Yesterday, Khartoum witnessed massive protest marches and vigils in various neighbourhoods to protest the sexual violence women demonstrators faced during the December 19 Marches of the Millions and the military coup d’état of October 25. A delegation handed a memorandum to the Women’s Committee of the High Commission for Human Rights in Khartoum.

Women demonstrate against gender-based sexual violence, Khartoum, December 23 (Social media)

Yesterday, Khartoum witnessed massive protest marches and vigils in various neighbourhoods to protest the sexual violence women demonstrators faced during the December 19 Marches of the Millions and the military coup d’état of October 25.

The marches were organised by the Join the Committee campaign, an alliance of Sudanese feminist and women groups. The activists as well staged a vigil in front of the office of the High Commission for Human Rights, and handed a memorandum to the Women’s Committee of the Commission.

Following mass demonstrations on Sunday, held in commemoration of the start of the revolution that overthrew the 30-year Al Bashir dictatorship in 2019, and to express their rejection of the October 25 coup, a number of young women and girls were raped near the Republican Palace in central Khartoum.

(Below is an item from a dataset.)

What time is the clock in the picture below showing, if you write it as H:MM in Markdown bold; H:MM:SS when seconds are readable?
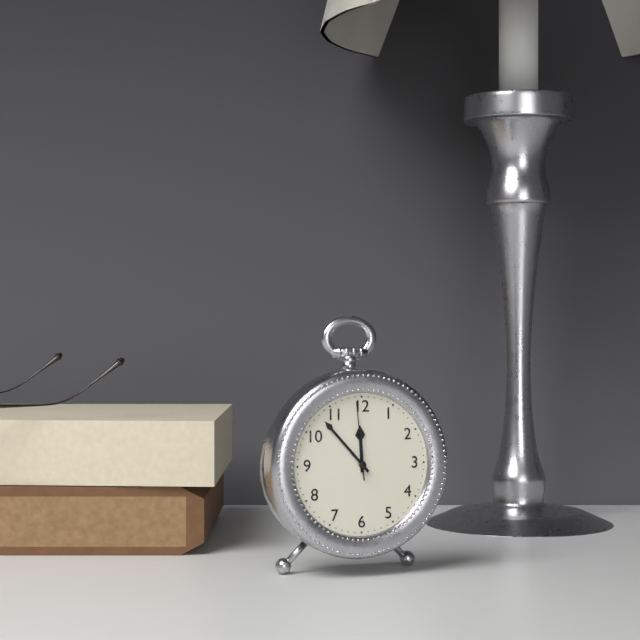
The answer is **11:53:59**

Data collected by the Unit for Combating Violence against Women and Children of the Ministry of Social Development confirmed nine cases of rape and gang rape. One of them is a 10-year-old girl, who “was raped by at least 10 men wearing uniforms of the security forces”.

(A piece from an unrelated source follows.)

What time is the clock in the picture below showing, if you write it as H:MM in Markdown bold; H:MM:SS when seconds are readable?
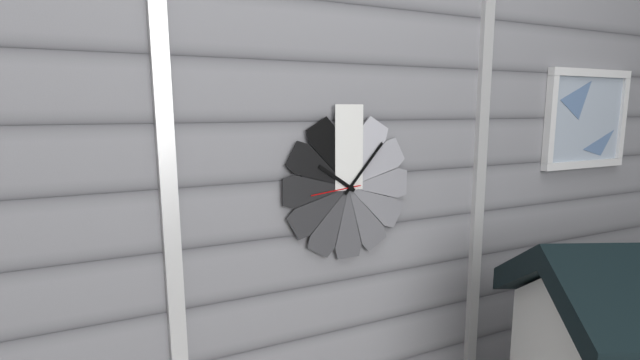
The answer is **10:07**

The memorandum, signed by 47 Sudanese civil society groups and political parties, also cites members of neighbourhood Resistance Committees in Khartoum who as well reported that dozens of young women were subjected to harassment and various types of physical and sexual assault during their detention and later at police stations.

According to the women activists, the violence used against women during the protests on December 19 affirms are “neither random incidents nor spurs of the moment, but are rather an extension of a pattern of systematic gender-based sexual violence practiced by the authorities from the era of Al Bashir until today, with the aim of breaking the power of women, deterring them, and ensuring their absence from public life”.

The memorandum called for the formation of an independent investigation committees into the sexual assaults on Sunday.